Born in 1933, Morrell is now 82 years old. Her long-lost mother, Lena Pierce, is 96. The two of them didn’t meet until last month, when Morrell flew to Pennsylvania for a short visit. They met at the airport.
"The minute I saw her come through the security door, I just got goosebumps," Millie Hawk, one of Ms. Pierce's daughters who drove her to the airport, told the AP. "Mother reached for her; Betty said. 'Mom.' They hugged and cried."
Morrell, who was born Eva May, was taken away by social welfare officials soon after she was born. Pierce, then 13, was herself a ward of the state. Because it was a closed adoption, Morrell said it was like “hitting a brick wall” when she started searching for her years later.
Twenty years ago, her granddaughter, Kimberly Miccio, decided to step in. She was 12 at the time.

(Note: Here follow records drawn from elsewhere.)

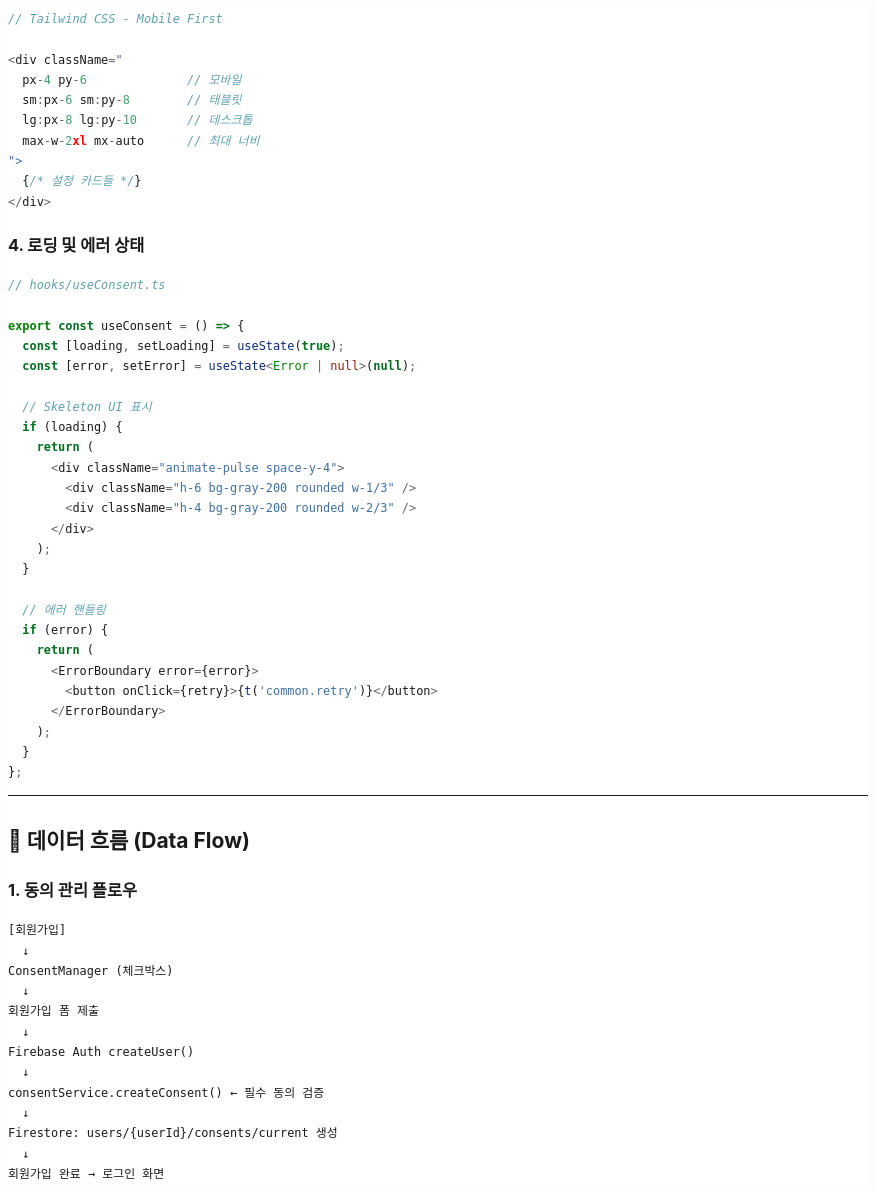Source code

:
 ```typescript
// Tailwind CSS - Mobile First

<div className="
  px-4 py-6              // 모바일
  sm:px-6 sm:py-8        // 태블릿
  lg:px-8 lg:py-10       // 데스크톱
  max-w-2xl mx-auto      // 최대 너비
">
  {/* 설정 카드들 */}
</div>
```

### 4. **로딩 및 에러 상태**

```typescript
// hooks/useConsent.ts

export const useConsent = () => {
  const [loading, setLoading] = useState(true);
  const [error, setError] = useState<Error | null>(null);
  
  // Skeleton UI 표시
  if (loading) {
    return (
      <div className="animate-pulse space-y-4">
        <div className="h-6 bg-gray-200 rounded w-1/3" />
        <div className="h-4 bg-gray-200 rounded w-2/3" />
      </div>
    );
  }
  
  // 에러 핸들링
  if (error) {
    return (
      <ErrorBoundary error={error}>
        <button onClick={retry}>{t('common.retry')}</button>
      </ErrorBoundary>
    );
  }
};
```

---

## 🔄 데이터 흐름 (Data Flow)

### 1. **동의 관리 플로우**

```
[회원가입] 
  ↓
ConsentManager (체크박스)
  ↓
회원가입 폼 제출
  ↓
Firebase Auth createUser()
  ↓
consentService.createConsent() ← 필수 동의 검증
  ↓
Firestore: users/{userId}/consents/current 생성
  ↓
회원가입 완료 → 로그인 화면
```
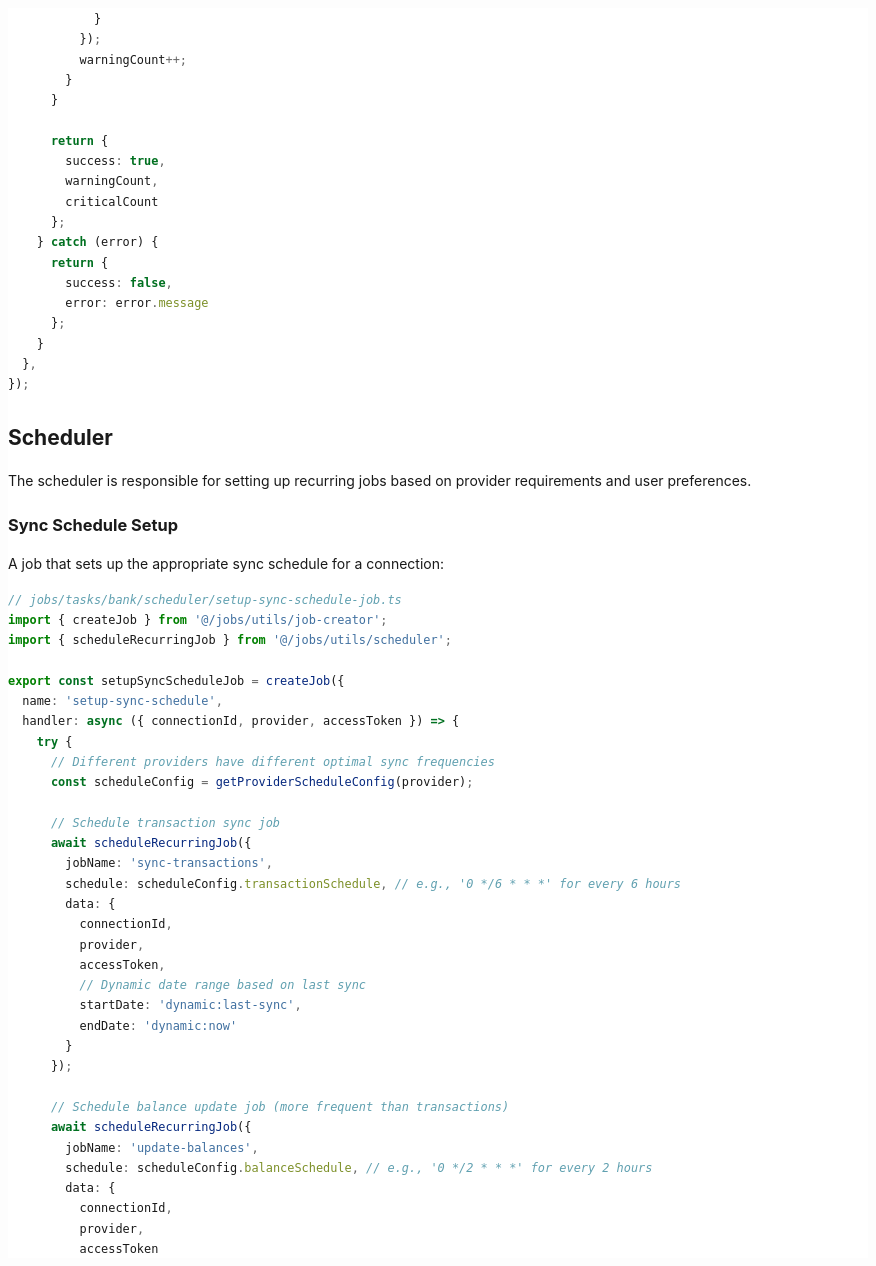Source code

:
 ```typescript
            }
          });
          warningCount++;
        }
      }
      
      return { 
        success: true, 
        warningCount,
        criticalCount
      };
    } catch (error) {
      return { 
        success: false, 
        error: error.message 
      };
    }
  },
});
```

## Scheduler

The scheduler is responsible for setting up recurring jobs based on provider requirements and user preferences.

### Sync Schedule Setup

A job that sets up the appropriate sync schedule for a connection:

```typescript
// jobs/tasks/bank/scheduler/setup-sync-schedule-job.ts
import { createJob } from '@/jobs/utils/job-creator';
import { scheduleRecurringJob } from '@/jobs/utils/scheduler';

export const setupSyncScheduleJob = createJob({
  name: 'setup-sync-schedule',
  handler: async ({ connectionId, provider, accessToken }) => {
    try {
      // Different providers have different optimal sync frequencies
      const scheduleConfig = getProviderScheduleConfig(provider);
      
      // Schedule transaction sync job
      await scheduleRecurringJob({
        jobName: 'sync-transactions',
        schedule: scheduleConfig.transactionSchedule, // e.g., '0 */6 * * *' for every 6 hours
        data: {
          connectionId,
          provider,
          accessToken,
          // Dynamic date range based on last sync
          startDate: 'dynamic:last-sync',
          endDate: 'dynamic:now'
        }
      });
      
      // Schedule balance update job (more frequent than transactions)
      await scheduleRecurringJob({
        jobName: 'update-balances',
        schedule: scheduleConfig.balanceSchedule, // e.g., '0 */2 * * *' for every 2 hours
        data: {
          connectionId,
          provider,
          accessToken
```
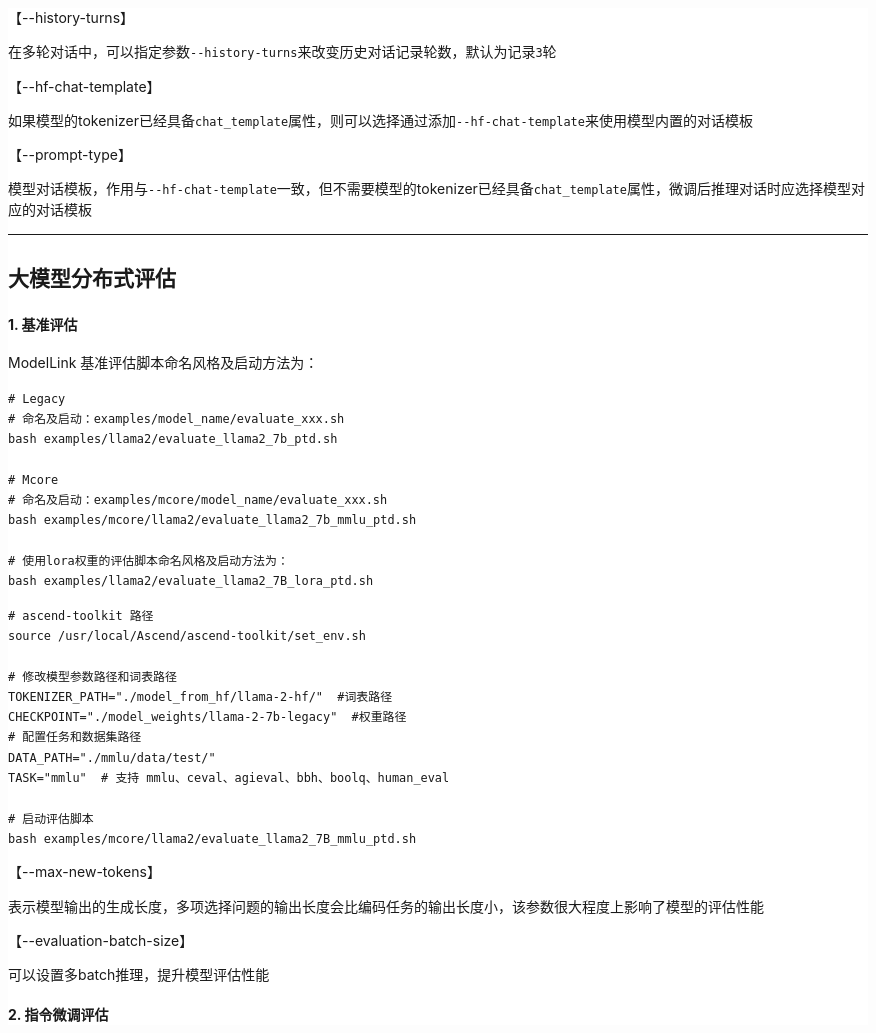 【--history-turns】

在多轮对话中，可以指定参数`--history-turns`来改变历史对话记录轮数，默认为记录`3`轮

【--hf-chat-template】

如果模型的tokenizer已经具备`chat_template`属性，则可以选择通过添加`--hf-chat-template`来使用模型内置的对话模板

【--prompt-type】

模型对话模板，作用与`--hf-chat-template`一致，但不需要模型的tokenizer已经具备`chat_template`属性，微调后推理对话时应选择模型对应的对话模板

---

## <span id="jump7">大模型分布式评估

#### <span id="jump7.1"> 1. 基准评估
ModelLink 基准评估脚本命名风格及启动方法为：
```shell
# Legacy
# 命名及启动：examples/model_name/evaluate_xxx.sh
bash examples/llama2/evaluate_llama2_7b_ptd.sh

# Mcore
# 命名及启动：examples/mcore/model_name/evaluate_xxx.sh
bash examples/mcore/llama2/evaluate_llama2_7b_mmlu_ptd.sh

# 使用lora权重的评估脚本命名风格及启动方法为：
bash examples/llama2/evaluate_llama2_7B_lora_ptd.sh
```

```shell
# ascend-toolkit 路径
source /usr/local/Ascend/ascend-toolkit/set_env.sh 

# 修改模型参数路径和词表路径
TOKENIZER_PATH="./model_from_hf/llama-2-hf/"  #词表路径
CHECKPOINT="./model_weights/llama-2-7b-legacy"  #权重路径
# 配置任务和数据集路径
DATA_PATH="./mmlu/data/test/"
TASK="mmlu"  # 支持 mmlu、ceval、agieval、bbh、boolq、human_eval

# 启动评估脚本
bash examples/mcore/llama2/evaluate_llama2_7B_mmlu_ptd.sh
```

【--max-new-tokens】

表示模型输出的生成长度，多项选择问题的输出长度会比编码任务的输出长度小，该参数很大程度上影响了模型的评估性能


【--evaluation-batch-size】

可以设置多batch推理，提升模型评估性能


#### <span id="jump7.2"> 2. 指令微调评估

"My grandmother had been looking for a long time," said Ms. Miccio, who is now in her thirties and lives with her husband and three children a few minutes away from Morrell. "She had never tried through the Internet, so we started going through different sites."
The breakthrough came last year when Miccio found a distant relative of Morrell's through Ancestry.com, and that person put her in touch with Ms. Hawk.
"Kim and I got on the phone and called her," Morrell said. "I had found my baby sister, who's 65. We just clicked. It was like we had known each other all our lives."
The two have talked regularly even since by phone and Facebook. They’re planning a get-together in Florida in the spring. Morrell talks often to Pierce.
"Sometimes I have to remind my mother of who I am," she said. "I say, 'I'm your long-lost daughter Eva May.'"
This report contains material from the Associated Press.